=== Begin Enclosure ===

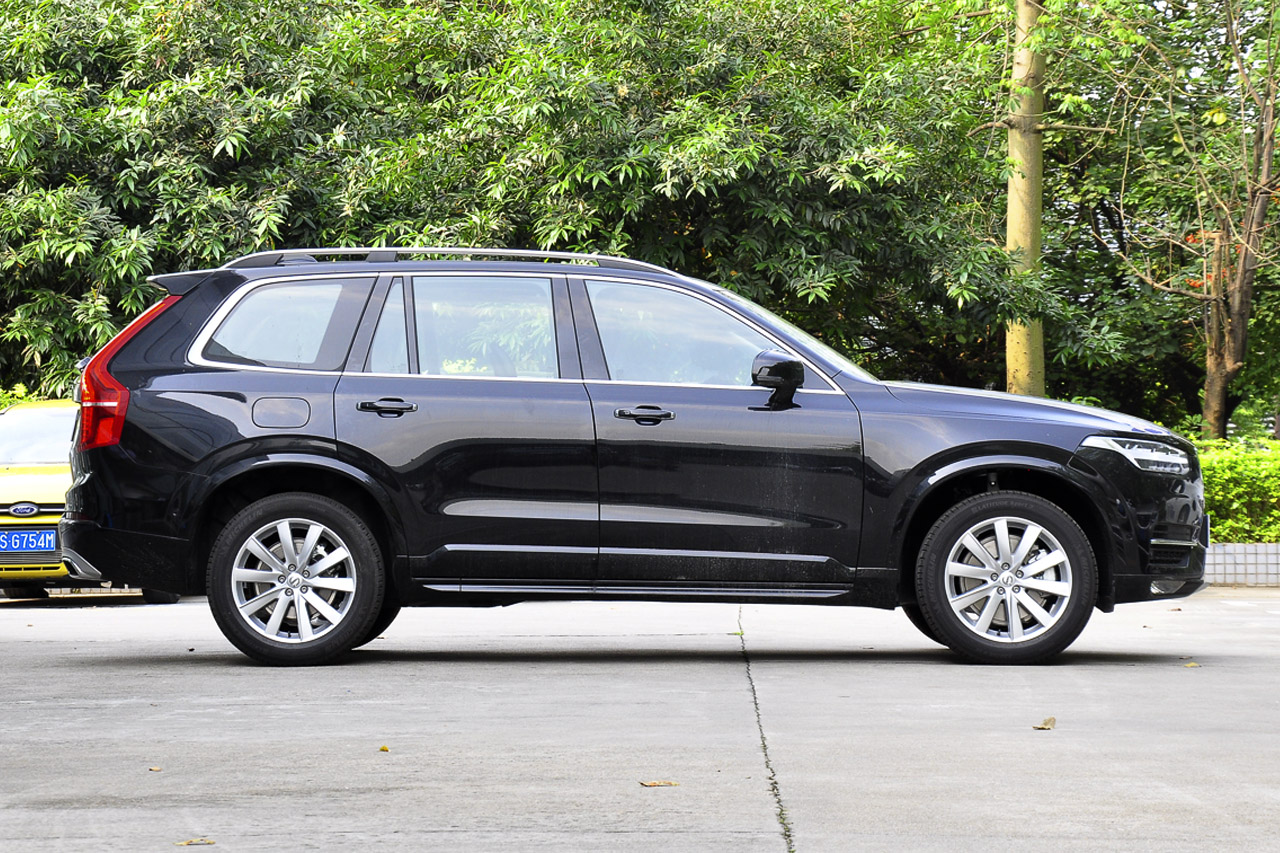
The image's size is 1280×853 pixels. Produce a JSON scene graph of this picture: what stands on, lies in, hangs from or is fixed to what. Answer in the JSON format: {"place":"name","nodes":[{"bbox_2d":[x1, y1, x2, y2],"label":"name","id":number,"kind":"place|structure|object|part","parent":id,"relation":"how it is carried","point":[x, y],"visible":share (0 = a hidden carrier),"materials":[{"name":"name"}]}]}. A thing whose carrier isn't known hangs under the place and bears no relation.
{"place":"outdoors","nodes":[
{"label":"outdoors","id":0,"kind":"place"},
{"bbox_2d":[0,586,1279,852],"label":"concrete pavement","id":1,"kind":"structure","parent":0,"point":[78,677],"materials":[{"name":"grey concrete"}]},
{"bbox_2d":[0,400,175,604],"label":"yellow car","id":2,"kind":"object","parent":1,"relation":"on","point":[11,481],"visible":0.39,"materials":[{"name":"yellow metal"}]},
{"bbox_2d":[0,527,57,553],"label":"license plate","id":3,"kind":"object","parent":2,"relation":"attached to","point":[13,535],"visible":0.99,"materials":[{"name":"blue metal"}]},
{"bbox_2d":[148,765,163,772],"label":"fallen leaf","id":4,"kind":"object","parent":1,"relation":"on","point":[154,769],"visible":0.82,"materials":[{"name":"brown"}]},
{"bbox_2d":[176,837,215,846],"label":"fallen leaf","id":5,"kind":"object","parent":1,"relation":"on","point":[189,841],"visible":0.97,"materials":[{"name":"brown"}]},
{"bbox_2d":[378,744,390,751],"label":"fallen leaf","id":6,"kind":"object","parent":1,"relation":"on","point":[384,749],"visible":0.95,"materials":[{"name":"yellow plant"}]},
{"bbox_2d":[57,249,1203,668],"label":"black suv","id":7,"kind":"object","parent":1,"relation":"on","point":[1055,466],"visible":0.98,"materials":[{"name":"metal"}]},
{"label":"taillight","id":8,"kind":"part","parent":7,"relation":"part of","materials":[{"name":"red plastic"}]},
{"label":"fuel filler door","id":9,"kind":"part","parent":7,"relation":"part of","materials":[{"name":"metal"}]},
{"label":"quarter window","id":10,"kind":"part","parent":7,"relation":"part of","materials":[{"name":"glass"}]},
{"label":"wheel","id":11,"kind":"part","parent":7,"relation":"part of","materials":[{"name":"silver metal"}]},
{"label":"door handle","id":12,"kind":"part","parent":7,"relation":"part of","materials":[{"name":"black metal"}]},
{"label":"door window","id":13,"kind":"part","parent":7,"relation":"part of","materials":[{"name":"clear glass"}]},
{"label":"front door handle","id":14,"kind":"part","parent":7,"relation":"part of","materials":[{"name":"metal"}]},
{"label":"front door window","id":15,"kind":"part","parent":7,"relation":"part of","materials":[{"name":"clear glass"}]},
{"label":"mirror","id":16,"kind":"part","parent":7,"relation":"part of","materials":[{"name":"black mirror"}]},
{"label":"windshield","id":17,"kind":"part","parent":7,"relation":"part of","materials":[{"name":"clear glass"}]},
{"label":"wheel","id":18,"kind":"part","parent":7,"relation":"part of","materials":[{"name":"rubber"}]},
{"label":"hood","id":19,"kind":"part","parent":7,"relation":"part of","materials":[{"name":"black metal"}]},
{"label":"headlight","id":20,"kind":"part","parent":7,"relation":"part of","materials":[{"name":"clear plastic"}]},
{"bbox_2d":[639,779,679,787],"label":"fallen leaf","id":21,"kind":"object","parent":1,"relation":"on","point":[655,784],"visible":0.97,"materials":[{"name":"brown plant"}]},
{"bbox_2d":[1033,716,1055,730],"label":"fallen leaf","id":22,"kind":"object","parent":1,"relation":"on","point":[1043,727],"visible":0.96,"materials":[{"name":"brown plant"}]},
{"bbox_2d":[1183,660,1199,667],"label":"fallen leaf","id":23,"kind":"object","parent":1,"relation":"on","point":[1193,665],"visible":0.81,"materials":[{"name":"brown"}]},
{"bbox_2d":[1204,543,1279,586],"label":"low wall","id":24,"kind":"structure","parent":0,"point":[1248,548],"materials":[{"name":"white tile"}]},
{"label":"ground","id":25,"kind":"structure","parent":0},
{"bbox_2d":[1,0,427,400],"label":"tree","id":26,"kind":"object","parent":25,"relation":"on","point":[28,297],"visible":0.69,"materials":[{"name":"green plant"}]},
{"bbox_2d":[318,0,1010,395],"label":"tree","id":27,"kind":"object","parent":25,"relation":"on","point":[747,157],"visible":0.72,"materials":[{"name":"green plant"}]},
{"bbox_2d":[1004,0,1047,396],"label":"tree","id":28,"kind":"object","parent":25,"relation":"on","point":[1013,210],"visible":0.69,"materials":[{"name":"plant"}]},
{"bbox_2d":[1103,0,1279,438],"label":"tree","id":29,"kind":"object","parent":25,"relation":"on","point":[1241,269],"visible":0.98,"materials":[{"name":"plant"}]},
{"bbox_2d":[1190,435,1279,544],"label":"hedge","id":30,"kind":"object","parent":25,"relation":"on","point":[1221,473],"visible":0.36,"materials":[{"name":"green plant"}]}
]}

=== End Enclosure ===

**Activity:**
Would you return the entries verbatim, minus any images?

**Finished exercise:**
The image's size is 1280×853 pixels. Produce a JSON scene graph of this picture: what stands on, lies in, hangs from or is fixed to what. Answer in the JSON format: {"place":"name","nodes":[{"bbox_2d":[x1, y1, x2, y2],"label":"name","id":number,"kind":"place|structure|object|part","parent":id,"relation":"how it is carried","point":[x, y],"visible":share (0 = a hidden carrier),"materials":[{"name":"name"}]}]}. A thing whose carrier isn't known hangs under the place and bears no relation.
{"place":"outdoors","nodes":[
{"label":"outdoors","id":0,"kind":"place"},
{"bbox_2d":[0,586,1279,852],"label":"concrete pavement","id":1,"kind":"structure","parent":0,"point":[78,677],"materials":[{"name":"grey concrete"}]},
{"bbox_2d":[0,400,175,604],"label":"yellow car","id":2,"kind":"object","parent":1,"relation":"on","point":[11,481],"visible":0.39,"materials":[{"name":"yellow metal"}]},
{"bbox_2d":[0,527,57,553],"label":"license plate","id":3,"kind":"object","parent":2,"relation":"attached to","point":[13,535],"visible":0.99,"materials":[{"name":"blue metal"}]},
{"bbox_2d":[148,765,163,772],"label":"fallen leaf","id":4,"kind":"object","parent":1,"relation":"on","point":[154,769],"visible":0.82,"materials":[{"name":"brown"}]},
{"bbox_2d":[176,837,215,846],"label":"fallen leaf","id":5,"kind":"object","parent":1,"relation":"on","point":[189,841],"visible":0.97,"materials":[{"name":"brown"}]},
{"bbox_2d":[378,744,390,751],"label":"fallen leaf","id":6,"kind":"object","parent":1,"relation":"on","point":[384,749],"visible":0.95,"materials":[{"name":"yellow plant"}]},
{"bbox_2d":[57,249,1203,668],"label":"black suv","id":7,"kind":"object","parent":1,"relation":"on","point":[1055,466],"visible":0.98,"materials":[{"name":"metal"}]},
{"label":"taillight","id":8,"kind":"part","parent":7,"relation":"part of","materials":[{"name":"red plastic"}]},
{"label":"fuel filler door","id":9,"kind":"part","parent":7,"relation":"part of","materials":[{"name":"metal"}]},
{"label":"quarter window","id":10,"kind":"part","parent":7,"relation":"part of","materials":[{"name":"glass"}]},
{"label":"wheel","id":11,"kind":"part","parent":7,"relation":"part of","materials":[{"name":"silver metal"}]},
{"label":"door handle","id":12,"kind":"part","parent":7,"relation":"part of","materials":[{"name":"black metal"}]},
{"label":"door window","id":13,"kind":"part","parent":7,"relation":"part of","materials":[{"name":"clear glass"}]},
{"label":"front door handle","id":14,"kind":"part","parent":7,"relation":"part of","materials":[{"name":"metal"}]},
{"label":"front door window","id":15,"kind":"part","parent":7,"relation":"part of","materials":[{"name":"clear glass"}]},
{"label":"mirror","id":16,"kind":"part","parent":7,"relation":"part of","materials":[{"name":"black mirror"}]},
{"label":"windshield","id":17,"kind":"part","parent":7,"relation":"part of","materials":[{"name":"clear glass"}]},
{"label":"wheel","id":18,"kind":"part","parent":7,"relation":"part of","materials":[{"name":"rubber"}]},
{"label":"hood","id":19,"kind":"part","parent":7,"relation":"part of","materials":[{"name":"black metal"}]},
{"label":"headlight","id":20,"kind":"part","parent":7,"relation":"part of","materials":[{"name":"clear plastic"}]},
{"bbox_2d":[639,779,679,787],"label":"fallen leaf","id":21,"kind":"object","parent":1,"relation":"on","point":[655,784],"visible":0.97,"materials":[{"name":"brown plant"}]},
{"bbox_2d":[1033,716,1055,730],"label":"fallen leaf","id":22,"kind":"object","parent":1,"relation":"on","point":[1043,727],"visible":0.96,"materials":[{"name":"brown plant"}]},
{"bbox_2d":[1183,660,1199,667],"label":"fallen leaf","id":23,"kind":"object","parent":1,"relation":"on","point":[1193,665],"visible":0.81,"materials":[{"name":"brown"}]},
{"bbox_2d":[1204,543,1279,586],"label":"low wall","id":24,"kind":"structure","parent":0,"point":[1248,548],"materials":[{"name":"white tile"}]},
{"label":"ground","id":25,"kind":"structure","parent":0},
{"bbox_2d":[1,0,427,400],"label":"tree","id":26,"kind":"object","parent":25,"relation":"on","point":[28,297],"visible":0.69,"materials":[{"name":"green plant"}]},
{"bbox_2d":[318,0,1010,395],"label":"tree","id":27,"kind":"object","parent":25,"relation":"on","point":[747,157],"visible":0.72,"materials":[{"name":"green plant"}]},
{"bbox_2d":[1004,0,1047,396],"label":"tree","id":28,"kind":"object","parent":25,"relation":"on","point":[1013,210],"visible":0.69,"materials":[{"name":"plant"}]},
{"bbox_2d":[1103,0,1279,438],"label":"tree","id":29,"kind":"object","parent":25,"relation":"on","point":[1241,269],"visible":0.98,"materials":[{"name":"plant"}]},
{"bbox_2d":[1190,435,1279,544],"label":"hedge","id":30,"kind":"object","parent":25,"relation":"on","point":[1221,473],"visible":0.36,"materials":[{"name":"green plant"}]}
]}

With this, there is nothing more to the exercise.